As soon as the line containing "Figure 4. NO" appears in the material below, start returning lines exactly, and end with the line containing "Figure 7. sRGB".

• Data for analysis:
# # # # #

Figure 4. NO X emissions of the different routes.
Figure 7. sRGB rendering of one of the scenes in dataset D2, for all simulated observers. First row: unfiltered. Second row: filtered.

# # # # #

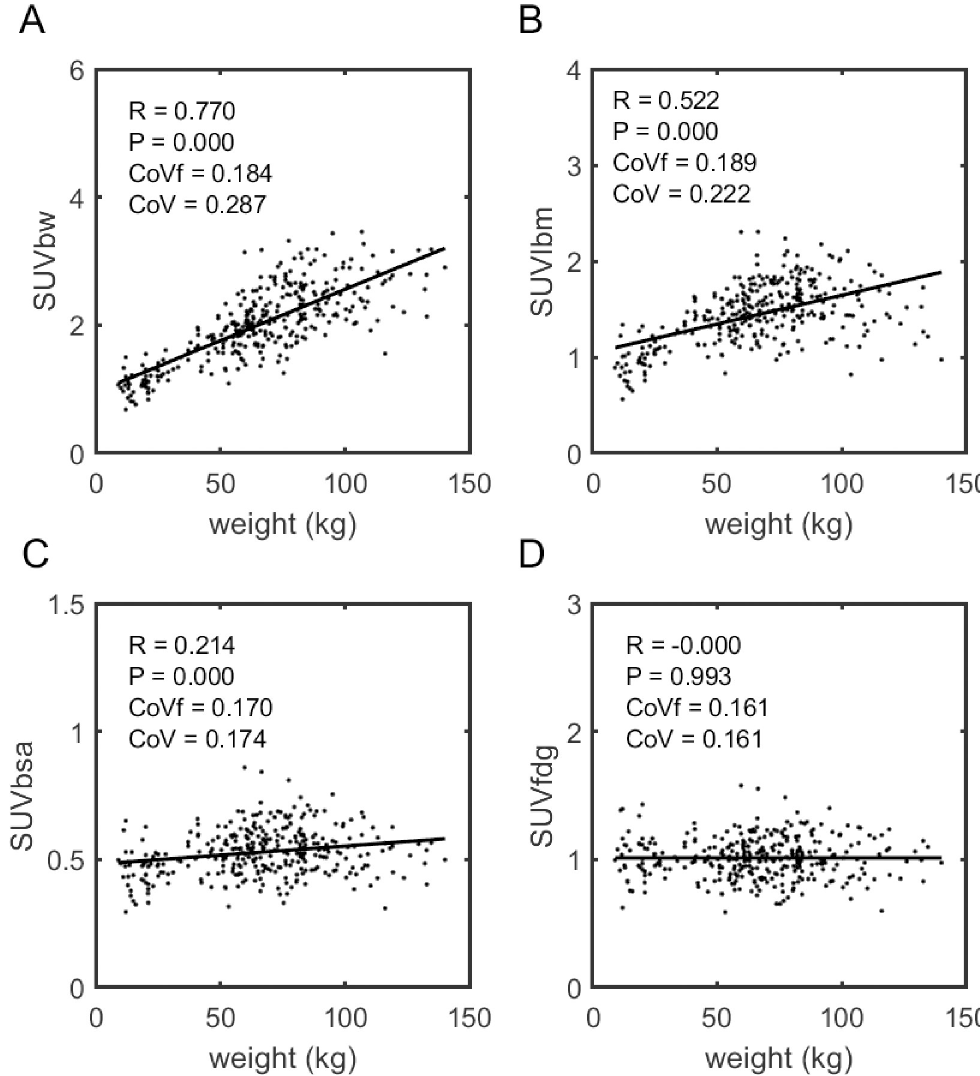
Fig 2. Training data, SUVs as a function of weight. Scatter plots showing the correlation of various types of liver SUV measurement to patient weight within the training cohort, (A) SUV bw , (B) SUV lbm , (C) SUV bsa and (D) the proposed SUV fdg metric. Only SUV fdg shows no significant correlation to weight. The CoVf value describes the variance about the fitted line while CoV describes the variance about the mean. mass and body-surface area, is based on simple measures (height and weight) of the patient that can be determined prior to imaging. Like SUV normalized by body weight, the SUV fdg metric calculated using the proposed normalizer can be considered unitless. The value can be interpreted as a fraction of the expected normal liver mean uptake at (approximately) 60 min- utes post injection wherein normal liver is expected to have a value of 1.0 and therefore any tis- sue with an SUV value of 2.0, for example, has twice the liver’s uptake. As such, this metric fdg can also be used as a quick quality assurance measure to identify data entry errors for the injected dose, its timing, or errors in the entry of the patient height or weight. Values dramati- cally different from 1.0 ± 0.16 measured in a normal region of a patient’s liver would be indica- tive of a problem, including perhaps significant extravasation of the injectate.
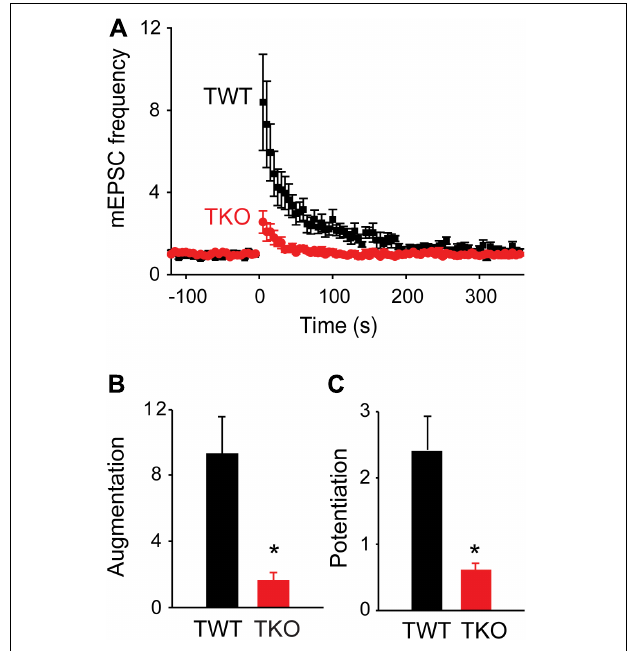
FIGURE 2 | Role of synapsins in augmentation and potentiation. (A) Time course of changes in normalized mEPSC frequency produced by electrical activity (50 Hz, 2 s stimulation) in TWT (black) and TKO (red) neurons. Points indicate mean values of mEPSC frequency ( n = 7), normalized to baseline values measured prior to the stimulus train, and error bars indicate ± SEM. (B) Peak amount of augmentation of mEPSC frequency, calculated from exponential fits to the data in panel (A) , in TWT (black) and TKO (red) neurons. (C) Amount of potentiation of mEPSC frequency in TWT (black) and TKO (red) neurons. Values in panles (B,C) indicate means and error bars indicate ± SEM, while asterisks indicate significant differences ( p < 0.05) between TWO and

# # # # #

• Answer:
Figure 4. NO X emissions of the different routes.
Figure 7. sRGB rendering of one of the scenes in dataset D2, for all simulated observers. First row: unfiltered. Second row: filtered.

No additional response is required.